JSES International, 2022
Background: Gaelic Athletic Association (GAA) games are collision sports played at an amateur level, which represent the most popular sports played on the island of Ireland. Each year, many GAA players in Ireland require surgical stabilization with either arthroscopic Bankart repair (ABR) or open Latarjet (OL) procedures in the setting of anterior shoulder instability. The purpose of this study was to evaluate the clinical outcomes, recurrence, and return to play (RTP) in athletes who play GAA games having undergone surgical stabilization with either ABR or OL procedures in the setting of anterior shoulder instability. Methods: A retrospective review of all patients with anterior shoulder instability whom had stabilization with either ABR or OL under a single surgeon between 2012 and 2018 was performed.
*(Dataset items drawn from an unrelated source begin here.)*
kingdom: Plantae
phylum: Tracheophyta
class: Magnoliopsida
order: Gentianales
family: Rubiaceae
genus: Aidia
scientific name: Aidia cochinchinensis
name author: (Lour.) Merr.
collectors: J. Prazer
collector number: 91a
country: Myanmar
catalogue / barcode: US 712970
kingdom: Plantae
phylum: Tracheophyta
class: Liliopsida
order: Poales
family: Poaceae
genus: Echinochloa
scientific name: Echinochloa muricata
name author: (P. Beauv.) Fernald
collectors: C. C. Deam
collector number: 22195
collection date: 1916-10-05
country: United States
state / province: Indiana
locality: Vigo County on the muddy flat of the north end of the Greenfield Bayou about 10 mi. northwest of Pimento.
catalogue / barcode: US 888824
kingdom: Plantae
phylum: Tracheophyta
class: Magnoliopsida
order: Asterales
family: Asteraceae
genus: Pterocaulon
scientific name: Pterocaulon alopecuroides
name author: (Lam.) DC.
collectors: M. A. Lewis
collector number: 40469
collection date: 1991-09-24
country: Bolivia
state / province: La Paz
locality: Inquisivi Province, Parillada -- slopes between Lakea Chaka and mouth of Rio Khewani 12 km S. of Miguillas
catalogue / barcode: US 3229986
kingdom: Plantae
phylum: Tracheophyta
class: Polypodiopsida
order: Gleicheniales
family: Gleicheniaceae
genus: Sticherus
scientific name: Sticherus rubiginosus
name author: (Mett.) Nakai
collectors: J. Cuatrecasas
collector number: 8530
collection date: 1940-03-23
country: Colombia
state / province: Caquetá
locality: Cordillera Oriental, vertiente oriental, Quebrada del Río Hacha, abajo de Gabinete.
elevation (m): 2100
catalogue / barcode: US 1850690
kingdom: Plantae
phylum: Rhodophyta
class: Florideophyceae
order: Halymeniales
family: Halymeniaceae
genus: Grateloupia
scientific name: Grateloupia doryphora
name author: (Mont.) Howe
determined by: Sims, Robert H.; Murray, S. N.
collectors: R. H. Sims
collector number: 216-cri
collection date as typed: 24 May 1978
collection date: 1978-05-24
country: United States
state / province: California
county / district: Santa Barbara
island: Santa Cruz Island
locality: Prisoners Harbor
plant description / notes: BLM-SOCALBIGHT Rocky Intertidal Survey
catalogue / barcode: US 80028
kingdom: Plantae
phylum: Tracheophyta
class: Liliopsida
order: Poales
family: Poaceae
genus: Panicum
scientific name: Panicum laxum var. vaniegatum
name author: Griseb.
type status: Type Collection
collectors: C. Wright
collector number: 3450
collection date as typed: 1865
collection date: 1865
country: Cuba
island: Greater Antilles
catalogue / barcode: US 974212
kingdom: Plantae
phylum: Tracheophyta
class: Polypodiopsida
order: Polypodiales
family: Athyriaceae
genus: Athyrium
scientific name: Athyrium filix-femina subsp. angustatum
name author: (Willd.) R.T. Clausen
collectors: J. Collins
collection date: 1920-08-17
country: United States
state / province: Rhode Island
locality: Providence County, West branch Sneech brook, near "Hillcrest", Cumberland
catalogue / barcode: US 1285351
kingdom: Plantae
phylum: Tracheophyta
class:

Patients who were athletes partaking in GAA sports were followed up by chart review and telephone survey to assess their clinical outcomes including satisfaction, pain as measured on the visual analog scale score, the Subjective Shoulder Value, recurrence, complications, and revision surgeries. In addition, RTP rates, time to RTP, level of RTP, and Shoulder InstabilityeReturn to Sport after Injury scores were evaluated. Results: A total of 200 GAA athletes (194 males) with a mean age of 23.9 ± 6.1 years with mean followup of 50.4 ± 24 months were included in this study. A total of 98.1% patients were satisfied with their procedure at the latest follow-up, with an overall recurrence rate of 5%. A total of 6.5% of athletes required revision surgery, of whom 4% required revision stabilization (all of whom had recurrence). The overall rate of RTP was 88% at mean 6.0 ± 1.7 months postoperatively, with 75% of athletes returning at the same or higher levels than their preinjury level. There were no significant differences for all outcome measures analyzed between patients who had ABR or OL procedures. Conclusion: GAA athletes with anterior shoulder instability treated with either ABR or OL procedures report excellent clinical outcomes at medium-term follow-up, with high satisfaction rates, excellent functional outcomes, and high rates of RTP. Furthermore, this cohort demonstrates low rates of recurrence after stabilization with few requiring revision surgery.